[Dataset excerpts]:
= Beginning of Section =

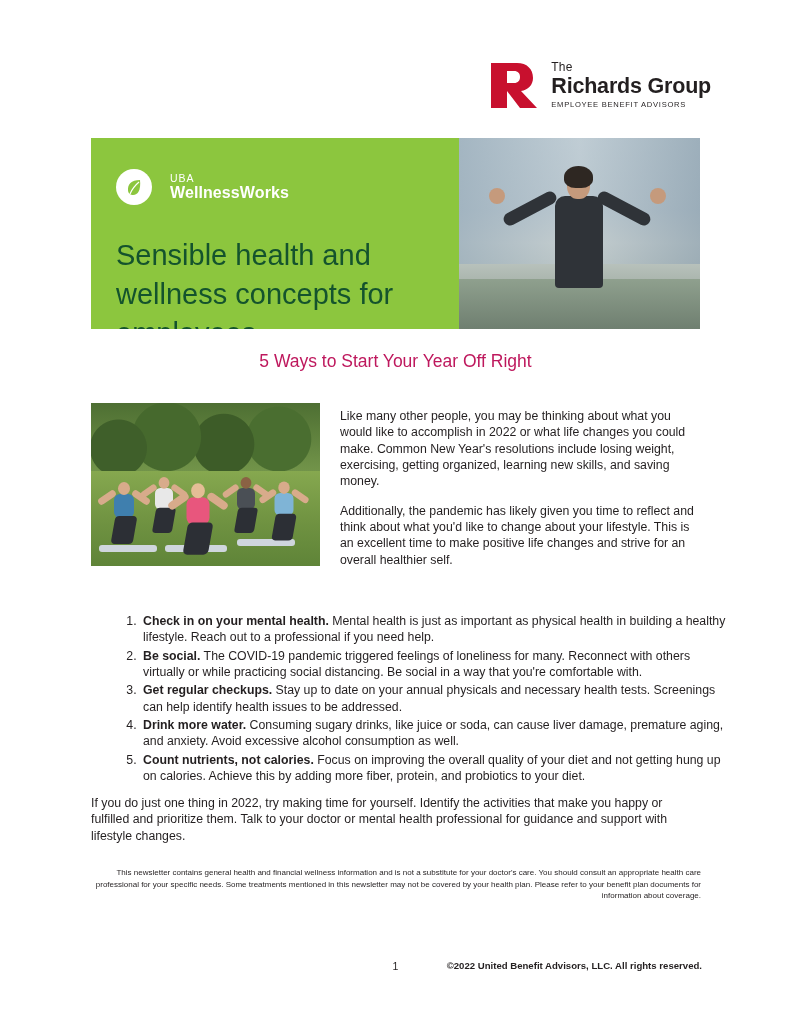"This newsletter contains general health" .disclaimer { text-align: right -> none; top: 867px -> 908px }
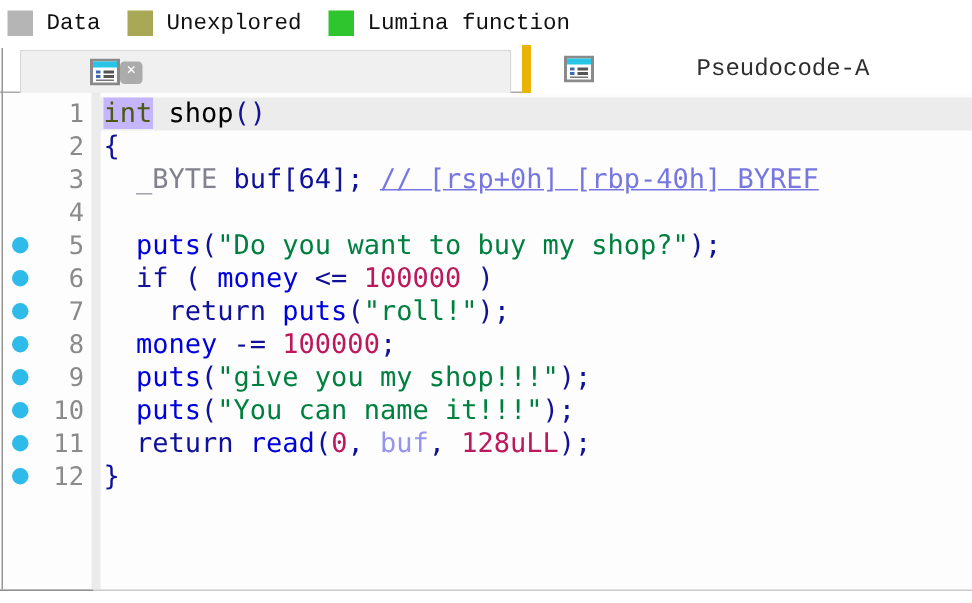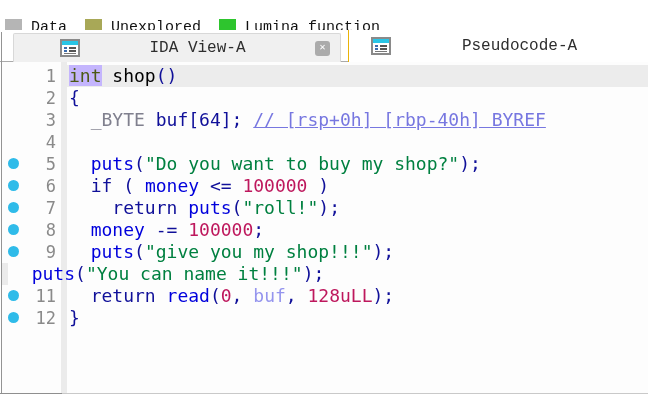"Data" .legend { top: 12px -> 0 }
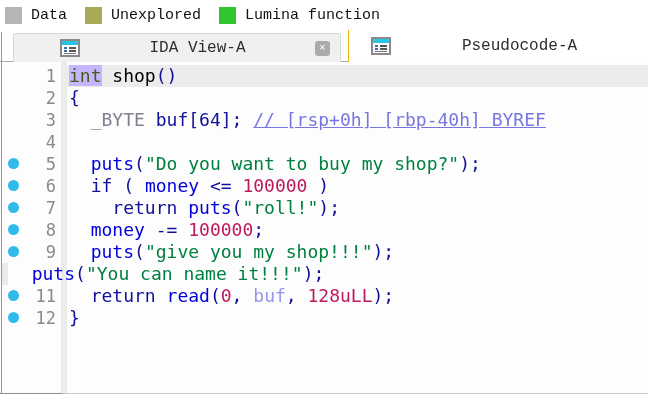"IDA View-A" span.tablabel { html: <span>IDA View-A</span> -> none }
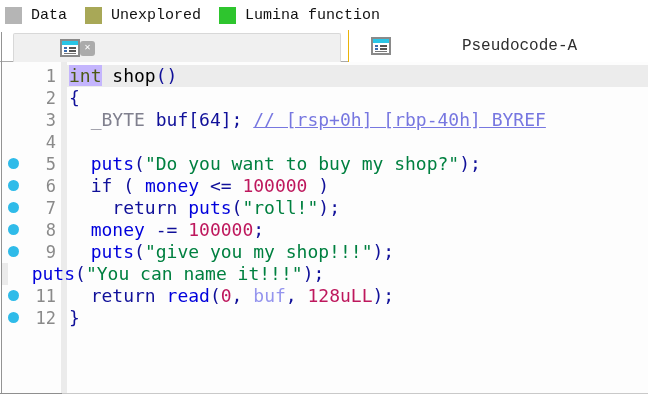"Pseudocode-A" .tab-active { border-left: 1px solid #eab308 -> 6px solid #eab308 }
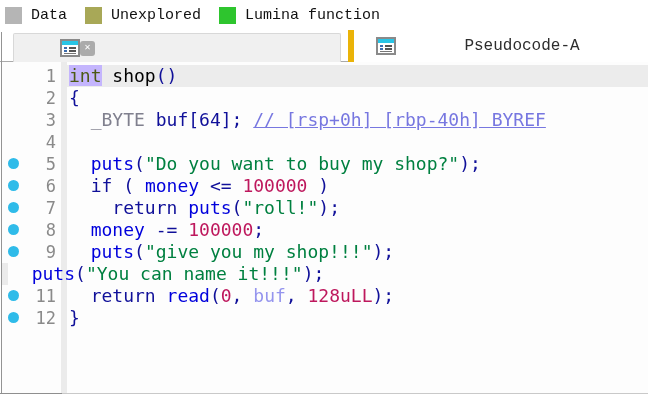"10" div.gutter { html: none -> <div> <span></span> <span>10</span> </div> }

= End of Section =

[Work required]:
Every line above should be copied exactly, apart from any pictures.

[Answer box]:
"This newsletter contains general health" .disclaimer { text-align: right -> none; top: 867px -> 908px }
"Data" .legend { top: 12px -> 0 }
"IDA View-A" span.tablabel { html: <span>IDA View-A</span> -> none }
"Pseudocode-A" .tab-active { border-left: 1px solid #eab308 -> 6px solid #eab308 }
"10" div.gutter { html: none -> <div> <span></span> <span>10</span> </div> }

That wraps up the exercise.